Chitosan modified sugarcane bagasse biochar for the adsorption of inorganic phosphate ions from aqueous solution

Abstract

Recently, a variety of bio-composites have been reported as biosorbents for nutrients removal in aqueous solutions. The preference for biosorbents in nutrient removal is based on their advantages in terms of cost-effectiveness, and biodegradability properties. Herein, sugarcane bagasse was selected as a feedstock to produce a biochar that was used as biosorbent for the removal of phosphate ions from aqueous solution. However, raw biochar possesses a surface with negative charges, which makes it less effective in the adsorption of phosphate ions. The chitosan biopolymer was employed as a modifying agent to enhance the adsorption capacity of sugarcane bagasse biochar, and epichlorohydrin was also added to increase the stability of the bio-composite.
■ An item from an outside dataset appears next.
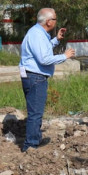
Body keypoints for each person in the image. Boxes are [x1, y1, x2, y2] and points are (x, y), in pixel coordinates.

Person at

Fourier-transform infrared spectroscopy (FTIR), scanning electron microscope (SEM), Energy Dispersive X-Ray (EDX), Brunauer-Emmet-Teller (BET), and X-ray diffraction (XRD) were employed to ascertain characteristics of bio-composite in terms of functional groups, morphology, surface area and crystallinity respectively. During the experimental work, it was observed that the addition of chitosan and epichlorohydrin enhanced the adsorption capacity of the bio-composite. Experimental data best fitted to the Liu adsorption isotherm, demonstrating the surface of biosorbent was heterogeneous, and the predicted maximum adsorption was 37.2 mg/g. In addition, the experimental data best fitted to the pseudo first-order kinetic model and pseudo second-order kinetic model depending on the initial concentration of phosphate ions, indicating the mechanism of adsorption was both through the physisorption and chemisorption. Moreover, the phosphate was easily desorbed from the surface of biosorbent, and thus makes the prepared bio-composite reusable. Furthermore, the biosorbent was tested in real wastewater samples, and the removal percentage was 40.23 %, and 2.93 %, for pH 3 and pH 8, respectively. Poor removal, especially at higher pH was attributed to insufficient active sites as well as the competition from other pollutants. Therefore, these findings show that the biosorbent will have maximum performance at acidic conditions.